1. No there isn't, I've been thinking about it, I believe gRPC has a limit, so in my mind that was a kind of a guardrail. A limit for the payload (gziped "file") is easy to add. It's hard for me, at the moment, to gauge what would be an ideal limit for a high load environment like Kubernetes. The log file is caped at 10Mb, however the checkpoint is unbound. Given compression, I'd say at least 20Mb to be on the safe side.
2. Yes, that can be implemented, all files that make up the registry are well known. The registry itself is in the data folder of Elastic-Agent, so there should be no extra data there. The only reason I can think of to have some files there we do not want is if some malicious actor adds something there. Anyways, I agree it's an nice extra security feature.

I'll implement those changes.

[cmacknz]

The log file is caped at 10Mb, however the checkpoint is unbound. Given compression, I'd say at least 20Mb to be on the safe side.

The Fleet server upload API used to get diagnostics as an action probably has a limit, I'm not sure what it is by default off the top of my head. I would expect it is ~100 MB so if we go with 20 MB we need to make sure we don't push ourselves past that in real use cases.

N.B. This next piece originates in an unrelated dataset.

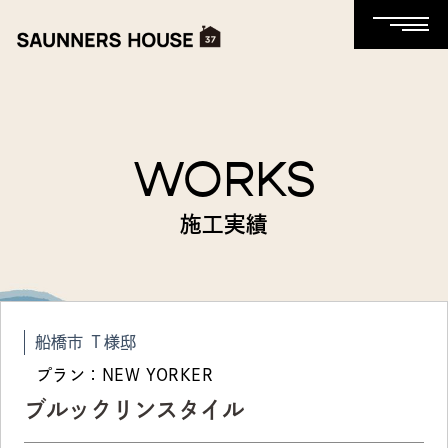
WORKS
施工実績
船橋市 Ｔ様邸
プラン：NEW YORKER
ブルックリンスタイル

The few compressed gzipped diagnostics I have laying around are all <5 MB now for reference.

[cmacknz]

The Fleet settings aren't super clear on what the upload file size limit is, maybe there isn't one? The files are chunked as part of the implementation. https://github.com/elastic/fleet-server/blob/4132a505f0c759e332a890fdf701b8ff238cf91a/fleet-server.reference.yml#L200-L214

[mergify]

This pull request is now in conflicts. Could you fix it? 🙏
To fixup this pull request, you can check out it locally. See documentation: https://help.github.com/articles/checking-out-pull-requests-locally/

git fetch upstream
git checkout -b filestream-registry-on-diagnostics upstream/filestream-registry-on-diagnostics
git merge upstream/main
git push upstream filestream-registry-on-diagnostics

[VihasMakwana]

LGTM apart from comments

[VihasMakwana]

I don't think we need this commented out code. Correct?

[cmacknz]

Requesting changes until comments get addressed.